The upshot of the aforesaid discussion is that the respondent No. 1 – UOI is not entitled to claim payment of an additional levy for the coal extracted by the petitioner from the subject mine. Any such demand raised by the respondent No. 1 – UOI is hereby quashed and set aside. The writ petition is allowed on the aforesaid terms. Contempt Petition (Crl.) No.7 of 2016 is dismissed as meritless.

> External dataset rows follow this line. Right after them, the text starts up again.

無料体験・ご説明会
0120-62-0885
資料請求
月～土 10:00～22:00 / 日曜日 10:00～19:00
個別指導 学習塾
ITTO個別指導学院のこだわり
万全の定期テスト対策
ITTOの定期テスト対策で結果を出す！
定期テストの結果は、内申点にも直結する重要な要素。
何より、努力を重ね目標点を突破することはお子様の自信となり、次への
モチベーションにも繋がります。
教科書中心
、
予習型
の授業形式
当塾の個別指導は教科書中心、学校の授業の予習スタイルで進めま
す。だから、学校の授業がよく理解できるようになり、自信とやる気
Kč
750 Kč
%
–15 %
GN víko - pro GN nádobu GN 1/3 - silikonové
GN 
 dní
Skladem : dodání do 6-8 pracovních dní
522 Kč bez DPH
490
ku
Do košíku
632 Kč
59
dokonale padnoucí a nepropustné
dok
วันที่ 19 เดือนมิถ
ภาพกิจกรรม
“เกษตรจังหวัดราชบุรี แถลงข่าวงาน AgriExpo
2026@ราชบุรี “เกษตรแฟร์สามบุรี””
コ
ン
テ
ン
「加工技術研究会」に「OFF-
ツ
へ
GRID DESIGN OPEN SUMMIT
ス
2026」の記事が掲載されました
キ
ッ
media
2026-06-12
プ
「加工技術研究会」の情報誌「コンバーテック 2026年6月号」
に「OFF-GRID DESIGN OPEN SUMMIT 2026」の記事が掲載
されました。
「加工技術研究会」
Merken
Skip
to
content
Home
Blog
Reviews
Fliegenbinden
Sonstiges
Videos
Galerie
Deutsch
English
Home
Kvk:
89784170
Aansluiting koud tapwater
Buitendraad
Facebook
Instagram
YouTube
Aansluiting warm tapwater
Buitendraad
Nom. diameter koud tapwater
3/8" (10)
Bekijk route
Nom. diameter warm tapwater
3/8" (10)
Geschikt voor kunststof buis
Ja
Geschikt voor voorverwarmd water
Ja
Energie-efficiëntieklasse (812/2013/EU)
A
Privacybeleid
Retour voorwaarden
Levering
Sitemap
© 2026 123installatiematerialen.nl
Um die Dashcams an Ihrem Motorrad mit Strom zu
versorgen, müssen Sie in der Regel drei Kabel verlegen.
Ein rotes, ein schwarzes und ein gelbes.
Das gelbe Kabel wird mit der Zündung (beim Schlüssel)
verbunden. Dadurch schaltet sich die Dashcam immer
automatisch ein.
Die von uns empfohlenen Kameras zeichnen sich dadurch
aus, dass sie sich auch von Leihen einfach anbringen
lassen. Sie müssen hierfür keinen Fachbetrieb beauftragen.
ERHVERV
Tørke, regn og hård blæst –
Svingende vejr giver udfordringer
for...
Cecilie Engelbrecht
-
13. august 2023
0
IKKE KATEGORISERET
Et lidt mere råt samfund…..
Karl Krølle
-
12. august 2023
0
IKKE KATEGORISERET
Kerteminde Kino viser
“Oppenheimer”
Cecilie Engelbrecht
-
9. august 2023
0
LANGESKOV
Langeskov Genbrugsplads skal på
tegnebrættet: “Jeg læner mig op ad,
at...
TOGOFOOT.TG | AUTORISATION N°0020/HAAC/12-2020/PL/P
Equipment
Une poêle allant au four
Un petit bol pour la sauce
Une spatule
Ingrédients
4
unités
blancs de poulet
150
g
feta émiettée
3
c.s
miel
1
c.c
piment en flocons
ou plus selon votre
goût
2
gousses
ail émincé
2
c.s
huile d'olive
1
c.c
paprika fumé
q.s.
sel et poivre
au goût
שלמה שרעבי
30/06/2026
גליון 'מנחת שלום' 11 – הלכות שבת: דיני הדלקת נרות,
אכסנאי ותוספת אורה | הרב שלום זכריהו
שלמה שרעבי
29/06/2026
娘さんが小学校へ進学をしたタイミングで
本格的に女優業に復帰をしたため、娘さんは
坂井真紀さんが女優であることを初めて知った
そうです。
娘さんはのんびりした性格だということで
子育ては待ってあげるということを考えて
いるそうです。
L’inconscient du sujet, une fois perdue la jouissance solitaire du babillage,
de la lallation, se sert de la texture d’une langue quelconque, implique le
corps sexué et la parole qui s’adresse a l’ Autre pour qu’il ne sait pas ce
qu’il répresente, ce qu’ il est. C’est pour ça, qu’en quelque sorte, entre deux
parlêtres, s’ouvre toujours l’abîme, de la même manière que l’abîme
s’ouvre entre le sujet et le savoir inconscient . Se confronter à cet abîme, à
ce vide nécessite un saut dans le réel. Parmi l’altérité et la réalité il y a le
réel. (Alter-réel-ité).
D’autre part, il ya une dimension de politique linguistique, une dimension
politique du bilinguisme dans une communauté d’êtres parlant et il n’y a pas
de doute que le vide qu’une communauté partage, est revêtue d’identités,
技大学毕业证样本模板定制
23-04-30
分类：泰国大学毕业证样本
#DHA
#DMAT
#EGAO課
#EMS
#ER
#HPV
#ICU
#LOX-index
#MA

Before parting with this matter, we are constrained to make certain observations regarding the conduct of the respondent no. 1 – UOI. Here is a case where a private party followed all the rules and the law, as applicable, before investing large sums of money to undertake business. In fact, it appears from the facts of the case that it was the respondent no. 1 – UOI that did not follow the letter of the law. But ultimately, it was the private party that had to suffer the consequences of the careless and callous approach of the respondent no. 1 – UOI. To compound the petitioner’s woes, the respondent no. 1 – UOI filed an affidavit before this Court including the petitioner in the list of errant mine owners, based on its own unlawful conduct. It did not undertake the necessary due diligence to determine as to whether the petitioner had been allotted the mine through the lawful procedure. As a result of this callous, careless and casual approach of the respondent no. 1 – UOI, the present petitioner had to suffer loss and ignominy.

Therefore, litigation costs quantified at ₹ 1,00,000/- (Rupees one lakh) shall be paid by the respondent No.1 – UOI to the petitioner within four weeks.